Word Today, March 29, 2001 (Thursday of the 4th Week of Lent)

    Readings: Ex 32: 7-14 / Jn 5: 31-47 

"The works that I do bear witness to me, that the Father has sent me." The apostles were especially chosen witnesses, to testify on the life, death and resurrection of Christ.  All Christians are called to be witnesses to their belief in Christ.  The sacrament of confirmation constitutes the follower of Christ to be a witness. 

The best way of witnessing is through a consistent life.  If we truly live as children of God, then we will practice the first commandment, the commandment of charity.  And we will be filled with joy.  Charity and joy are two of the most convincing "arguments" in favor of the faith. 

Word Today, March 30, 2001 (Friday of the 4th Week of Lent)

    Readings: Wis 2: 1, 12-22 / Jn 7: 1-2, 10, 25-30 

The gospel readings of the past few days depict the growing rift between Jesus and the leaders of the Jews.  In today's reading, this reaches the point where "they wanted to seize him, but no one laid hands on him because his hour had not yet come." 

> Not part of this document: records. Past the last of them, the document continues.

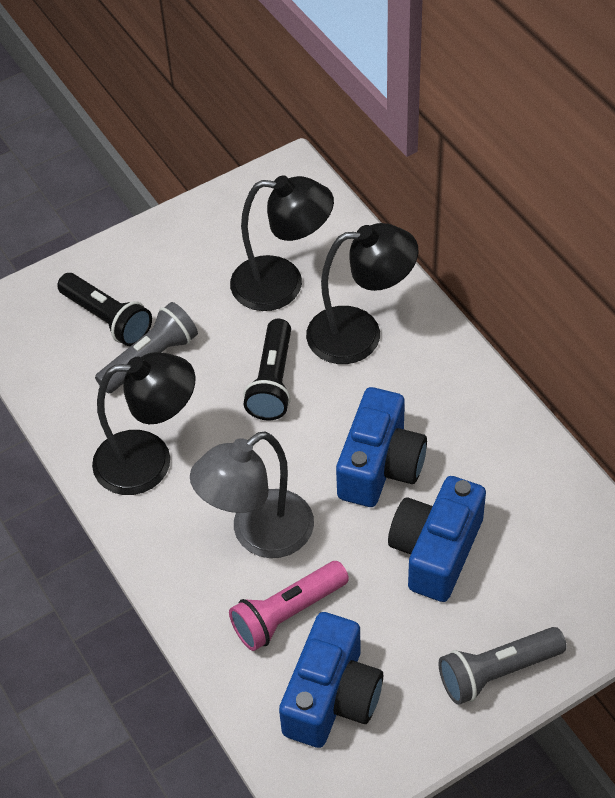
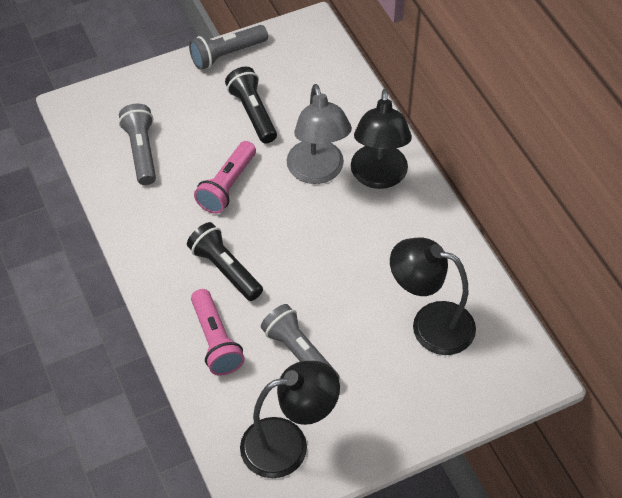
blue camera: 3 -> 0
grey flashlight: 2 -> 3
pink flashlight: 1 -> 2

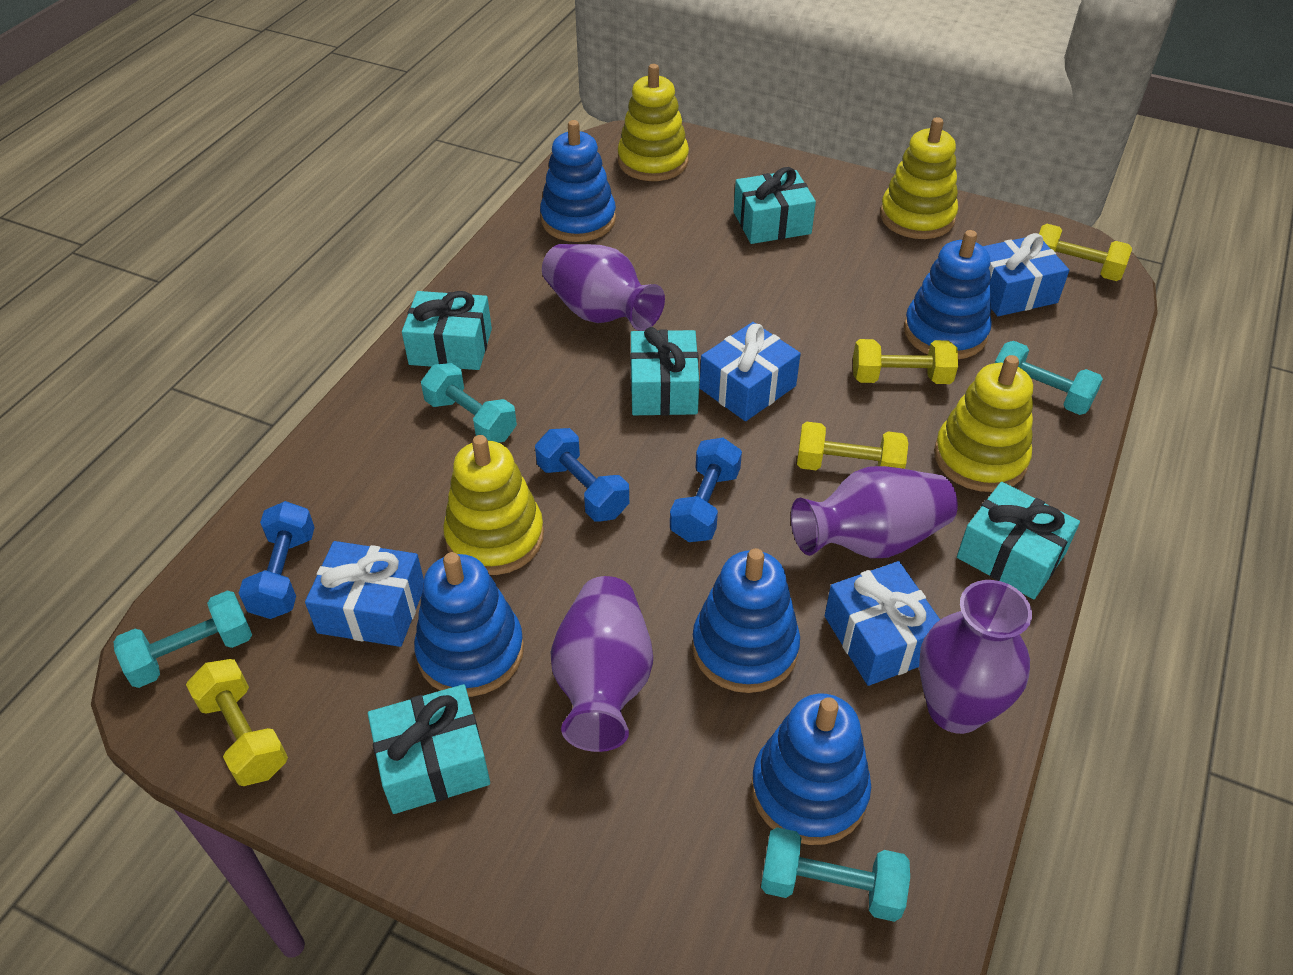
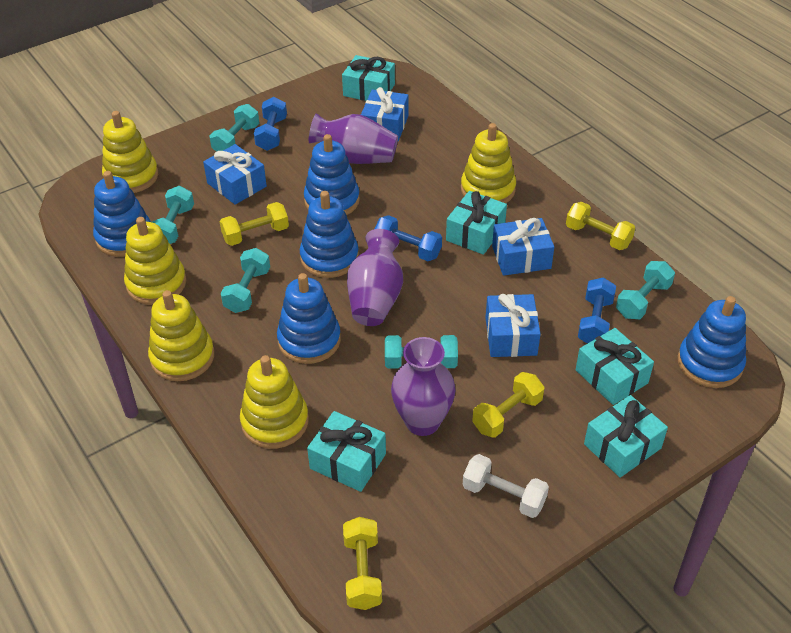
purple vase: 4 -> 3
turquoise dumbbell: 4 -> 5
white dumbbell: 0 -> 1
yellow stacking toy: 4 -> 5

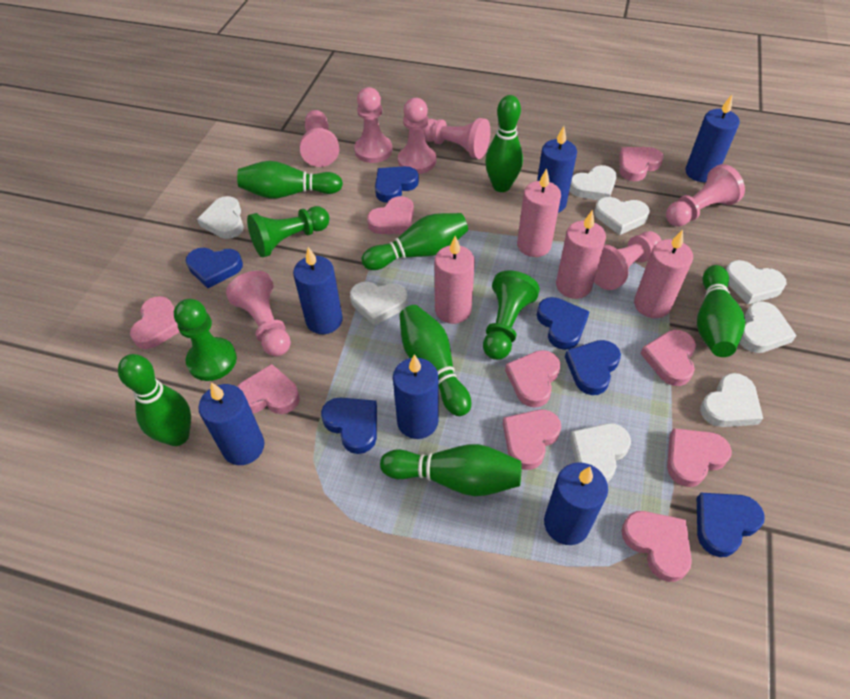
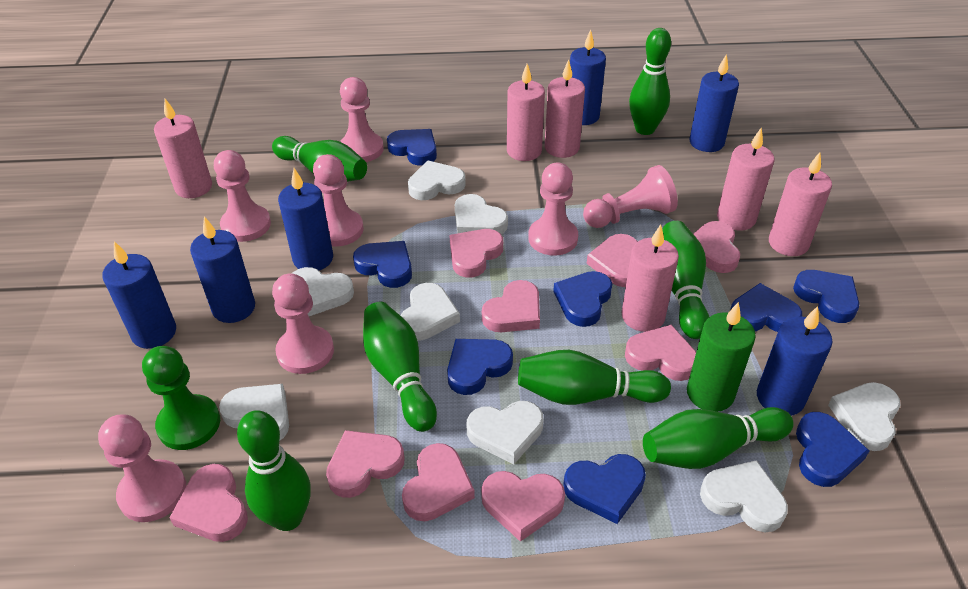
blue heart: 6 -> 8
green candle: 0 -> 1
green pawn: 3 -> 1
pink candle: 4 -> 6

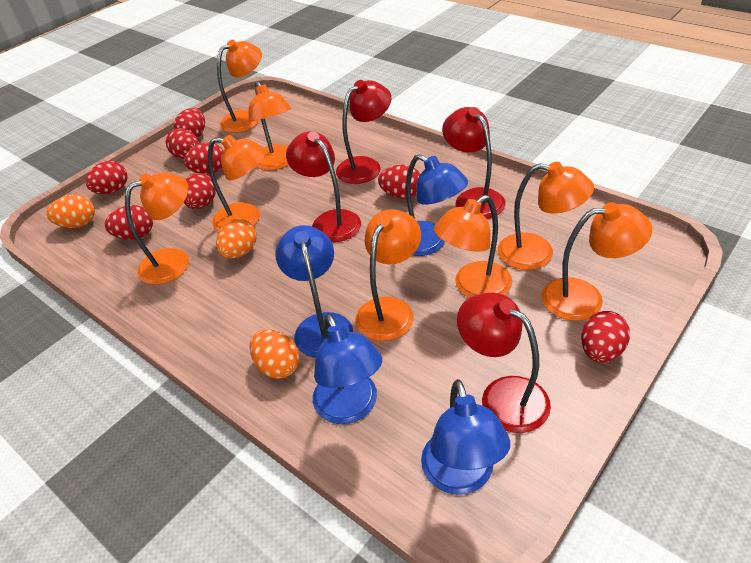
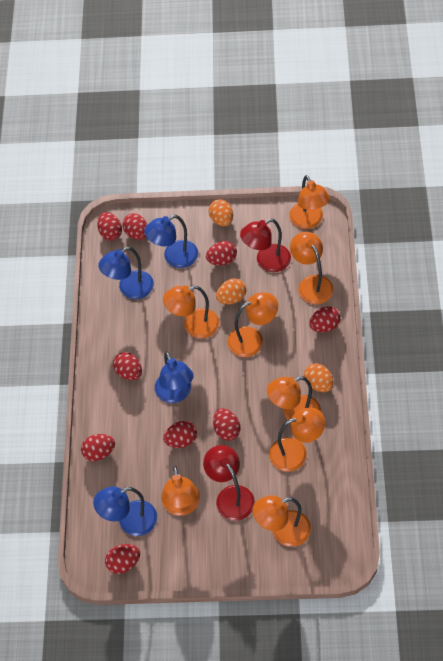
red egg: 8 -> 9
red lamp: 4 -> 2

Martyrs, those who witness to the Faith through the shedding of their blood, have always been venerated in the Church.  In the Philippines, the first Filipino saint and the next one who may follow, were both martyrs. Every person who wants to follow Jesus must be ready to face difficulties and even to face martyrdom.  If ever it comes, we know that it is all in the plan of God. 

Word Today, March 31, 2001 (Saturday of the 4th Week of Lent)

    Readings: Jer 11: 18-20 / Jn 7: 40-53 

In today's gospel we find the daring defense that Nicodemus makes in favor of Jesus.  That defense earned Nicodemus the antagonism of his companions in the Sanhedrin.  His colleagues even criticized him personally, "Are you also a Galilean?" 

We first saw Nicodemus going to Christ secretly for fear of the other Jews.  Now he is ready to stick out his own neck for Christ.  Later on he would even be bolder.  In Jn 19: 39, he would help anoint the body of the apparently defeated Christ.  To be a witness to Christ, we should not be afraid or ashamed to speak out on his behalf.  We should not be ashamed to show our faith to our colleagues and friends, even if it may bring us unfair criticism.